Meeting between DG Khan, Barkhan commissioners to be arranged soon to discuss recovery of women.


Tariq Ismaeel May 20, 2011

DERA GHAZI KHAN:


Four of the five women kidnapped from Sakhi Sarwar shrine following a suicide blast on April 3 have been sold in Barkhan district of Balochistan, Muhammad Sarfaraz, whose wife was among them was told.


Sarfaraz said he went to Barkhan and met some men who said they had been involved in trading women kidnapped and brought there from all over the country. He said he was threatened by Abdul Sattar Esani and Abdul Kareem that he could be killed if he continued looking for his wife.

“They told me that my wife had been sold and that there was no use looking for her,” he said. He said he later met a former Balochistan minister and requested him to help him locate his wife. The minister’s men, he said, took him to one of the camps and showed him around but he could not find his wife. He said four women detained at the camp were sold while he looked on.

Sarfaraz was told about her wife’s fate by Mariam, a Multan resident who had managed to escape from the camp and reach Multan in the third week of April.

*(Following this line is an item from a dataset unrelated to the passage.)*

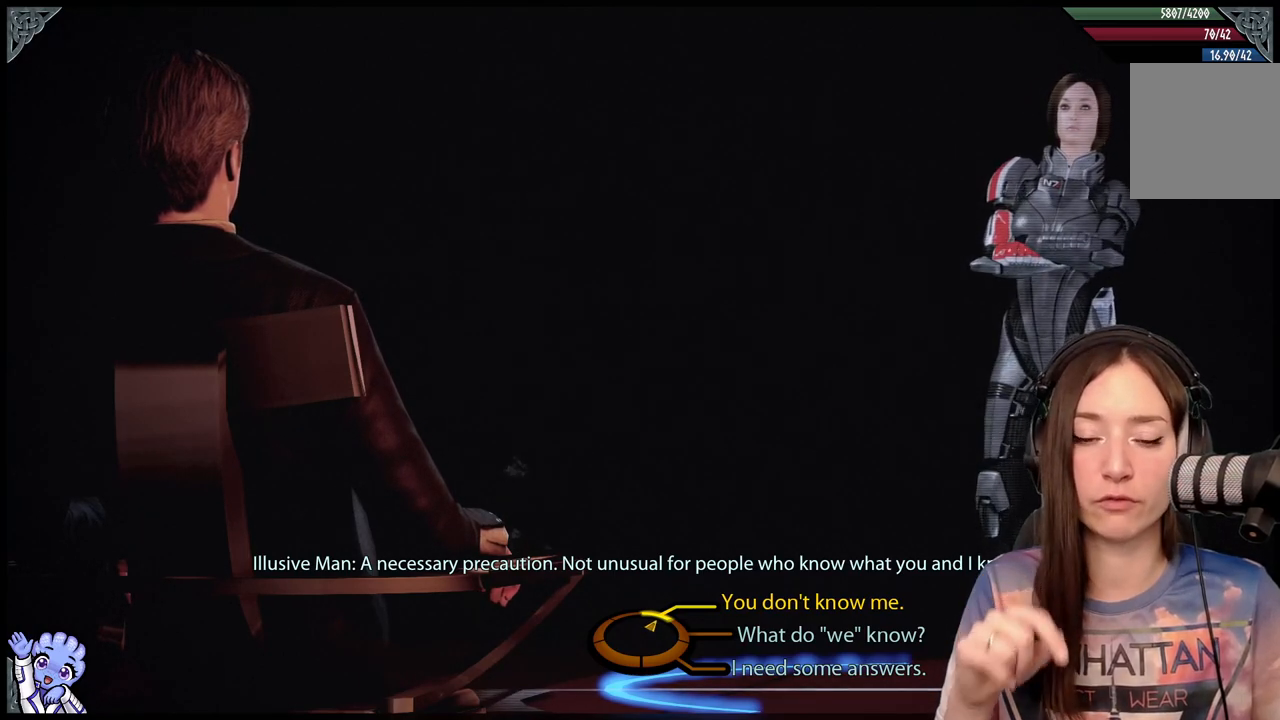
{"buttons": [], "left_stick": "up-right", "right_stick": "center", "events": []}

He said Mariam had identified a photograph of her wife he showed her and told him that she had been detained with her at the camp in Barkhan.

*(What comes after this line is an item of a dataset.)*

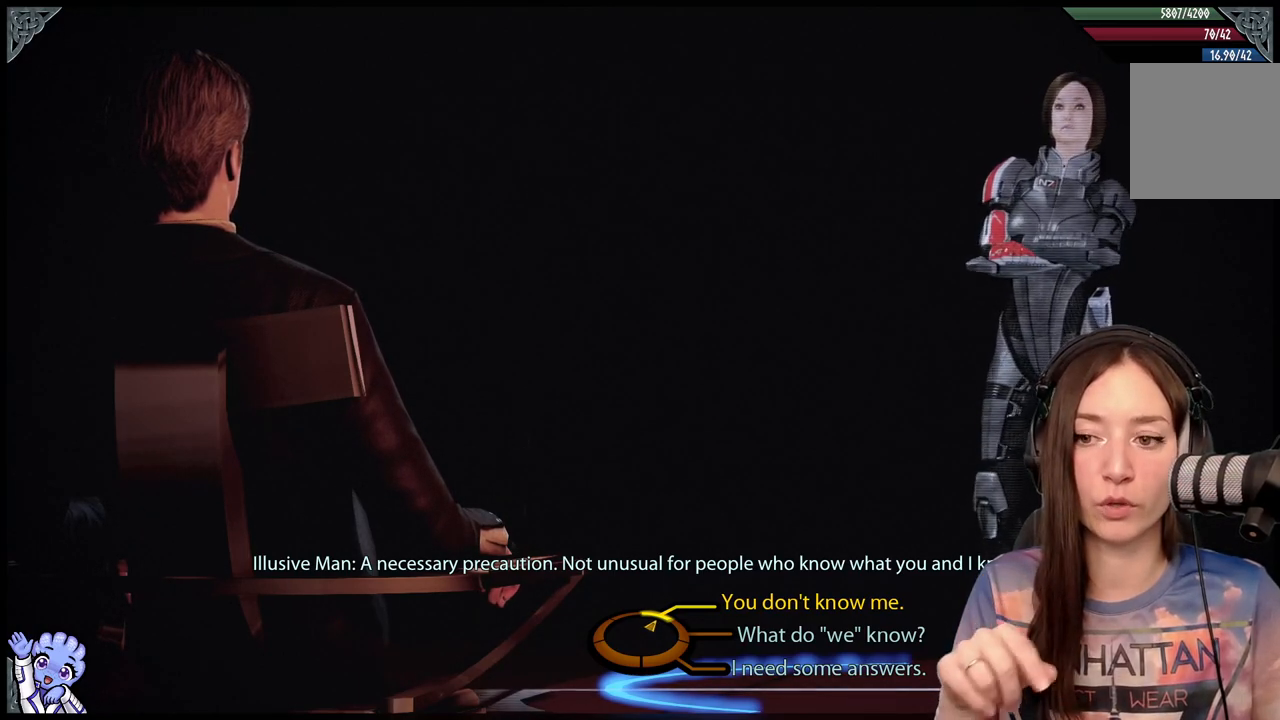
{"buttons": [], "left_stick": "up-right", "right_stick": "center", "events": []}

Sarfaraz said earlier he had tried to lodge a complaint with the Sakhi Sarwar border military police station but it was not registered. He said he had also met the political agent of the area and requested him to help track his wife.

Talking to The Express Tribune, Political Agent Wali Mohammad admitted that five women had been kidnapped from the area that fell under the jurisdiction of the BMP. However, he said, the women had been taken to Balochistan and that BMP had no authority to take any action there.

He said a meeting of commissioners of Barkhan and Dera Ghazi Khan would soon be arranged to devise some way of tracking and recovering the kidnapped women.

Mariam, who earlier worked as a house maid in Multan, told The Tribune that following the blasts on April 3, an elderly woman told her she would take her to a safe place.

“I had gone to the shrine alone.

I thought the woman will help me get out safely,” she said. She said the two of them went to a house from where onwards she lost consciousness.

She said when she regained consciousness, she found out that she had been kidnapped and brought to Barkhan. She said she paid Rs180 to a bus driver to take her to Multan after fleeing the camp where the five of them had been detained.

Published in The Express Tribune, May 20th, 2011.